Não é curioso como as cenas mais inesquecíveis podem ser tão triviais? Vida, morte, doença; no livro de não-ficção “Uma oitava acima”, Bruna Lauer conta como sua vida mudou com a luta contra dois graves problemas de saúde, a separação e a perda de um ente querido, convidando o leitor nessa jornada para longe desse cruel mono-tom. Para o aniversário de um ano de lançamento, a gente da Woo foi conferir um pouco mais sobre essa história e deixamos nossas impressões na resenha abaixo.
Era uma tarde de janeiro
“Não conseguia identificar se estava frio ou quente, pois o quarto climatizado do hospital fazia com que todos os dias fossem iguais.
Uma oitava acima, p. 9
Às vezes, alguém que chegava comentava sobre o sol ou a chuva, mas eu estava tão desnorteada que não registrava nada daquilo.
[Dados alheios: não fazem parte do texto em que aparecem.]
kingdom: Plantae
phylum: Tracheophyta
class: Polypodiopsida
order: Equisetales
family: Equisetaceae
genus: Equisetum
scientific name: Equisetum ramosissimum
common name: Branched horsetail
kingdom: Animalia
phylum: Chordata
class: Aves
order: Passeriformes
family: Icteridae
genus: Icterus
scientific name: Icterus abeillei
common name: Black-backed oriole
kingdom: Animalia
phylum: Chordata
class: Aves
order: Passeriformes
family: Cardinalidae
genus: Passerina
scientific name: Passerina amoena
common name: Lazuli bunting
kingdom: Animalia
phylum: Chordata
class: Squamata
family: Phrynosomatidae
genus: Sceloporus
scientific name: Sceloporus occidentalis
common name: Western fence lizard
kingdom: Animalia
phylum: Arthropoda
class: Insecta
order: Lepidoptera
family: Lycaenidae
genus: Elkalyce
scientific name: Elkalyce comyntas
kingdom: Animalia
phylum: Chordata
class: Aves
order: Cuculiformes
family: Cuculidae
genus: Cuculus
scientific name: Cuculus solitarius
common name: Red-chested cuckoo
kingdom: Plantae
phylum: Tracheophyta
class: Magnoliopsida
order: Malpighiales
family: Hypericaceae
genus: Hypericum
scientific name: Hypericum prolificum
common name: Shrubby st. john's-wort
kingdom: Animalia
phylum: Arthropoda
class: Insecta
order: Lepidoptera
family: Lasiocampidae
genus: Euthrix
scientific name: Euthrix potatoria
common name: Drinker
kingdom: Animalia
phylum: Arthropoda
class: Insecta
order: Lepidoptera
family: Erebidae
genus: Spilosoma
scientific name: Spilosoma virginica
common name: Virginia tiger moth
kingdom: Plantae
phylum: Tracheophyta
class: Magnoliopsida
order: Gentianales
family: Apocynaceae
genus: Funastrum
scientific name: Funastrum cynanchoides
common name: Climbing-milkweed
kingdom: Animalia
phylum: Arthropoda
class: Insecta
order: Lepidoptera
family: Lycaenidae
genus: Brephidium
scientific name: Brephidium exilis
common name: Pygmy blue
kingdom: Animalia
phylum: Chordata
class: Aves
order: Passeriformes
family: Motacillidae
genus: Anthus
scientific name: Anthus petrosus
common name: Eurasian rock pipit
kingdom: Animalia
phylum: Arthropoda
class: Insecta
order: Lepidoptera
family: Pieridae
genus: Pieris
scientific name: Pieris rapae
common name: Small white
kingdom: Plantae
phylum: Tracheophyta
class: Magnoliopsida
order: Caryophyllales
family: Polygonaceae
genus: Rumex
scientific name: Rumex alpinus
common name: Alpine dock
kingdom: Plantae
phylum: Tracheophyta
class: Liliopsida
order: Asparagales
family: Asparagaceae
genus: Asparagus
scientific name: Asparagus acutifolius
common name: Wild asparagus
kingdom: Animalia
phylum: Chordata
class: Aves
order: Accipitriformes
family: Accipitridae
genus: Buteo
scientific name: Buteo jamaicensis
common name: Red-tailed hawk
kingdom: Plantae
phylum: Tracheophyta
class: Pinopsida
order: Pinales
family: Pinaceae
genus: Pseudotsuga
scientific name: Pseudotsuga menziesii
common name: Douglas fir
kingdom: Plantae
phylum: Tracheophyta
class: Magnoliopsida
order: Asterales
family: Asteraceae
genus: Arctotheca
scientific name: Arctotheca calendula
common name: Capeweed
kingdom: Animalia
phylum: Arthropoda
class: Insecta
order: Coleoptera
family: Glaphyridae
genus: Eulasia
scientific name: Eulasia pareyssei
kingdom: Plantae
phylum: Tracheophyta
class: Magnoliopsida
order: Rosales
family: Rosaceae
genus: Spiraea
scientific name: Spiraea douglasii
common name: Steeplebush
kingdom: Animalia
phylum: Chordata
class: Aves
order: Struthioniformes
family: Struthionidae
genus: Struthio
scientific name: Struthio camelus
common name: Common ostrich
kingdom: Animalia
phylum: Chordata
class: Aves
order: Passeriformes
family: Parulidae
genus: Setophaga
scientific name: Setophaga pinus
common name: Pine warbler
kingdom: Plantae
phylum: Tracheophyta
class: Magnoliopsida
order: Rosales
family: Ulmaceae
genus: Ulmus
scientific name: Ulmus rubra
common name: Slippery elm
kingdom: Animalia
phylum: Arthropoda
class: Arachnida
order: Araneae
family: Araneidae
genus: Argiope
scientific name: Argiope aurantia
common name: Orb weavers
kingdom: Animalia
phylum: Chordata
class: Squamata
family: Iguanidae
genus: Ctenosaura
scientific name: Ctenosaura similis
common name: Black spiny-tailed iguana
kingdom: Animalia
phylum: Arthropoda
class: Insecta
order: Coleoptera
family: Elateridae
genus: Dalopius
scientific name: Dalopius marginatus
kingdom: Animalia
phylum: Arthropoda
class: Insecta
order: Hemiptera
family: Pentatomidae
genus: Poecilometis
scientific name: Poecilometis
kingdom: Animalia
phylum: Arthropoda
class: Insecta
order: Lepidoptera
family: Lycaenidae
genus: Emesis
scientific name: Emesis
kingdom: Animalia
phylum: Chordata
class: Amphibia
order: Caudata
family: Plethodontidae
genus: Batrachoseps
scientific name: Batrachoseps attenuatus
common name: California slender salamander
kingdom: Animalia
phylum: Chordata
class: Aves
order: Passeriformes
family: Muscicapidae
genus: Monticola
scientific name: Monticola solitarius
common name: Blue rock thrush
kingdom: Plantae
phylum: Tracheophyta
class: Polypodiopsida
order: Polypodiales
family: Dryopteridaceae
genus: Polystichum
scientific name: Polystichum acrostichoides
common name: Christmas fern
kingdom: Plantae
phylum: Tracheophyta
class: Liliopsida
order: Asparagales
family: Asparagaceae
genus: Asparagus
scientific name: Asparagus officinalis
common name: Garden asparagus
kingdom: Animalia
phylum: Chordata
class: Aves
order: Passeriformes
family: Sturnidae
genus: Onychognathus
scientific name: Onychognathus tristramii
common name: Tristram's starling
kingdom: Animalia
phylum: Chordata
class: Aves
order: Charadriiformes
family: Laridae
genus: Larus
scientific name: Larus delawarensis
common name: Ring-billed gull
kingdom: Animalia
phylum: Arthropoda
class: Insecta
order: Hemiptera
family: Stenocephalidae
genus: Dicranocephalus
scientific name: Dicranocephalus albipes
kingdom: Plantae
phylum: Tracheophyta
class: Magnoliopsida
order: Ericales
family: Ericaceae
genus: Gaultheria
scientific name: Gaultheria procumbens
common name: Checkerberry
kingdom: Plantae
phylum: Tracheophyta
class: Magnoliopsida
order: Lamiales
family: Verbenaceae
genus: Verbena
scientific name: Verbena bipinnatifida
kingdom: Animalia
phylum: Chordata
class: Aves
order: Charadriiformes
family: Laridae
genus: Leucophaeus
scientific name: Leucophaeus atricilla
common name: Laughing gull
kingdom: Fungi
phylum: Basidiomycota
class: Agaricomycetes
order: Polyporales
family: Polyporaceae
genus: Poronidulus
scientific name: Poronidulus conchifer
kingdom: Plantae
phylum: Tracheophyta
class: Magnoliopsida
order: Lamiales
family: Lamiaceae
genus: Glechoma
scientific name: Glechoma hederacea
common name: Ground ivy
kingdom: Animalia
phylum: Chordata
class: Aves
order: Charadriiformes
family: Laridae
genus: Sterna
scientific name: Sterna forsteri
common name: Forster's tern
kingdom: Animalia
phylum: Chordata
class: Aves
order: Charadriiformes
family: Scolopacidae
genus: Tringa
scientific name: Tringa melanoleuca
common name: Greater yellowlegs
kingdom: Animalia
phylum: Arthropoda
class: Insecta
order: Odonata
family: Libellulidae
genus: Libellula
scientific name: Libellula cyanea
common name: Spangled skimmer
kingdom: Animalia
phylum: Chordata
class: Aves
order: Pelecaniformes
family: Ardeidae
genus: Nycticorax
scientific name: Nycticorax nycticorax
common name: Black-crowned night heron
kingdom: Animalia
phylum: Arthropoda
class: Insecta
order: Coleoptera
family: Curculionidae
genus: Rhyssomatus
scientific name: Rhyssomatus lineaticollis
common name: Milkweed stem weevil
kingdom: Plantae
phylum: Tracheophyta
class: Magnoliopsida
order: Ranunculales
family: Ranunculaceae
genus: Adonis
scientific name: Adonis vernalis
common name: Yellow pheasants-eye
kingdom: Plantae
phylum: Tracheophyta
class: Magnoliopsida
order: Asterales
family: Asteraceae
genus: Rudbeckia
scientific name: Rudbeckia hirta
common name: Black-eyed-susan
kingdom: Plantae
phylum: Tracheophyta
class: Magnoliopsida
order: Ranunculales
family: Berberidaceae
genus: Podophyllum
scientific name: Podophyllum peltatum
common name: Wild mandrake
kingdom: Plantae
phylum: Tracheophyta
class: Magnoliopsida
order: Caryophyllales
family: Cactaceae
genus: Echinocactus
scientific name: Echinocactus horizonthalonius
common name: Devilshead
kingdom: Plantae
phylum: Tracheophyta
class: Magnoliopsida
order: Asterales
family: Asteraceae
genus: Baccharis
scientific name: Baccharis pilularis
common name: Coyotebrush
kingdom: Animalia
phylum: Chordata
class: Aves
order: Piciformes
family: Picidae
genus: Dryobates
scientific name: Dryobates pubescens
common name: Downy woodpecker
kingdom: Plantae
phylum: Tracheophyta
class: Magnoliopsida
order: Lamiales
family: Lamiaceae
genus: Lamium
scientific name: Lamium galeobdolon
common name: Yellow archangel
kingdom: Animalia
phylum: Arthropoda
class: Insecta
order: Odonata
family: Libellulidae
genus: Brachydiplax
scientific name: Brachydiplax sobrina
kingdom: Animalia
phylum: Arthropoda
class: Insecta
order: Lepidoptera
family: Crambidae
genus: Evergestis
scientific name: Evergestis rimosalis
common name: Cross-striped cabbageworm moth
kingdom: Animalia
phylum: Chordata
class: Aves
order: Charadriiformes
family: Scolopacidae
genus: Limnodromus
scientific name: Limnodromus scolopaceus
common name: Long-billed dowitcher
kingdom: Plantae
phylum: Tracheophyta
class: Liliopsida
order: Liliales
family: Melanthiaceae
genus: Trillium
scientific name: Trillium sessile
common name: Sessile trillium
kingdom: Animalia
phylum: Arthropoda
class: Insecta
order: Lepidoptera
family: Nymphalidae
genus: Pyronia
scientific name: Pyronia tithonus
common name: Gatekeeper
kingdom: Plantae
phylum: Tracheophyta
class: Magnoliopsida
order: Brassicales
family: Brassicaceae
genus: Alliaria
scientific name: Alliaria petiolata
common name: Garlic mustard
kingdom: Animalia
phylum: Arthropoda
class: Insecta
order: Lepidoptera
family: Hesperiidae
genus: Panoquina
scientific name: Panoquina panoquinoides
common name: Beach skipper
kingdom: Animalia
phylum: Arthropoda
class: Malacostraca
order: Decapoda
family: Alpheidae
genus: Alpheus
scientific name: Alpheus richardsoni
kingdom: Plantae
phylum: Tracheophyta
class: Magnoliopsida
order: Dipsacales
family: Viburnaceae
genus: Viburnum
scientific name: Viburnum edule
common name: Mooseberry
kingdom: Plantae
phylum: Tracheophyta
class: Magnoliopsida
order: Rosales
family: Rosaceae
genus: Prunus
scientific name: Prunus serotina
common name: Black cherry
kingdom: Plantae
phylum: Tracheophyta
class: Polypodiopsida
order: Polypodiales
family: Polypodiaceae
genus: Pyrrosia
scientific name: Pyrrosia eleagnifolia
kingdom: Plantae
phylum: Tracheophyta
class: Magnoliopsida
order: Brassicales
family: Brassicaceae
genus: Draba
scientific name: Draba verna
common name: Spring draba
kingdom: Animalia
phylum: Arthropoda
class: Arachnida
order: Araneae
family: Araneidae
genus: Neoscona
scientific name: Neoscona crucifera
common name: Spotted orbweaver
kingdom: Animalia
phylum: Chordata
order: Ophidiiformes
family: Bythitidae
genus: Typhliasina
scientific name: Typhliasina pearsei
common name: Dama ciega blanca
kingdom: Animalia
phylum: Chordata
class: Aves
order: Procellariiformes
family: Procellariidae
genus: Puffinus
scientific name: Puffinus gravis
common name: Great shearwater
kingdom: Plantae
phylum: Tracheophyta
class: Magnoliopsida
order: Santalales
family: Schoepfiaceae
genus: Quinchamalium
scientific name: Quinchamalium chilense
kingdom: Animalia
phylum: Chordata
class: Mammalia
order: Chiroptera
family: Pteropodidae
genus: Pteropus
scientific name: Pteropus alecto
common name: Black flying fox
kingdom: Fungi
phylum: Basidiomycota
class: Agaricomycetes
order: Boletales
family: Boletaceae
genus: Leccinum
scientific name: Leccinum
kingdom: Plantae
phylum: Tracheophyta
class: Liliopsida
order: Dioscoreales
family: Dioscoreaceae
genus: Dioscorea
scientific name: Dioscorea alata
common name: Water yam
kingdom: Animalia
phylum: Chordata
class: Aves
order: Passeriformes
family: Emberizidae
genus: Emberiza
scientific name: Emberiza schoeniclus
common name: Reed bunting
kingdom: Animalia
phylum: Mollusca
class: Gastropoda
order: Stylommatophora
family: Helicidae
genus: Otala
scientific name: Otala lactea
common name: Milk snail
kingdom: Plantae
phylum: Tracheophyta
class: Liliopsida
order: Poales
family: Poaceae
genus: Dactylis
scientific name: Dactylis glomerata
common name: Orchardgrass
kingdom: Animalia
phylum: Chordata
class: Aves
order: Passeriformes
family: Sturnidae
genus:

Só conseguia perceber a falta de cor daquele lugar. Apenas sentia o cheiro asséptico do ambiente hospitalar.”
Quando se tem diante de si um trabalho de não-ficção, valorar a percepção pessoal no que funciona e o que não é bem diferente de um romance, por exemplo. Isso não quer dizer que nessas histórias não exista uma forma de se narrar e até se possa recorrer a outros gêneros; na verdade, esses elementos podem assumir papéis diferentes, até subverter tudo o que você já imaginava a respeito.
Deixando a parte mais técnica de lado — ou tentando! — logo de cara Uma oitava acima conquista por ter uma narradora muito carismática: a escrita é leve, não pedante, a história é um buraco de coelho que só vai cada vez mais fundo e da qual é de fato difícil de largar depois da primeira sentada para ler, além de transmitir desde o início uma intimidade que só é possível porque o texto também carrega marcas de oralidade, corroborando a sensação de conversa.
Se por um lado, para o público geral, isso já é a receita completa — “o que mais se pode exigir?” — que não se perca de vista que o conteúdo vai de mãos dadas com o molde; as ilustrações de Kenia Nattrodt são a faísca que talvez falte para ligar os pontos entre os leitores: essa é uma narrativa de abismo, tanto pelo tema quanto pelas escolhas de escrita.
Soma-se a isso que Lauer não apenas narra, mas faz recortes que simulam um pouco a experiência da própria consciência e, não por acaso, com todas as diferenças de contexto e narrador, isso talvez faça você lembrar de livros de ficção como “Druam“, “O rio entre nós” ou “Os moedeiros falsos“. O leitor encontra ilustrações, textos e trechos de música, de autoria própria ou não, que reconstroem a linha do tempo labiríntica, mas que aos poucos se desvela.
E, por reconstruir a sua própria narrativa, quem lê é cúmplice das descobertas e reflexões da autora-narradora, cujo principal mérito é saber quando avançar e quando retroceder no tempo, bem como fechar uma história nada fácil, mas que é sua, sem que, tão jovem e com uma longa vida pela frente, a conclusão seja piegas ou simplesmente romântica; o que é um crime terrível com o próprio texto entre autores novos e experientes de não-ficção, mas Bruna soube manejar bem.
Nessa solução encontrada, que é também parte do conteúdo, há uma pequena armadilha: se o estilo expõe o lado mais humano, sincero e que permite ser frágil, também há algum ruído que pode ser sentido nos momentos mais “líricos” e reflexivos do livro, dizendo respeito a se apoiar em discursos em giro — presentes na sociedade — e que, por consequência, perdem um pouco da potência. Isso não chega a ser um problema, pensando em como a autora tem uma ótima história e, de forma global, a encadeia bem, mas foram alguns esses momentos em que, durante a leitura, recobrei a consciência para fora da narrativa.
Pode-se dizer sem medo que “Uma oitava acima” é um convite a todos (re)conhecerem lados seus que talvez tenham ficado apagados pela aspereza da rotina. Devo repetir: não é fácil contar uma história tão delicada — sobretudo quando a melodia não dá sinais de baixar o tom — mas mais difícil ainda é trazer personalidade para não ficção para longe de lugares comuns; como autora e como ser humano, não tem como não virar a última página e não desejar conhecer (e dar uma braço em) Bruna Lauer.
Particularmente, este quem vos fala não considerou justo em um primeiro momento dar uma nota para um livro de não ficção, afinal, muito mais acostumado com o inverso (e os vícios de romance), poderia se entender isso como uma valoração ou “validação” da história, que também é pessoal, da autora — veja: as técnicas de escrita de “Vermelho, branco e sangue azul” são muito diferentes de um livro de relatos, ou diário, por exemplo. Porém, por fim, acredito que seria injusto com a própria autora, não reconhecer também o valor lírico na sua obra.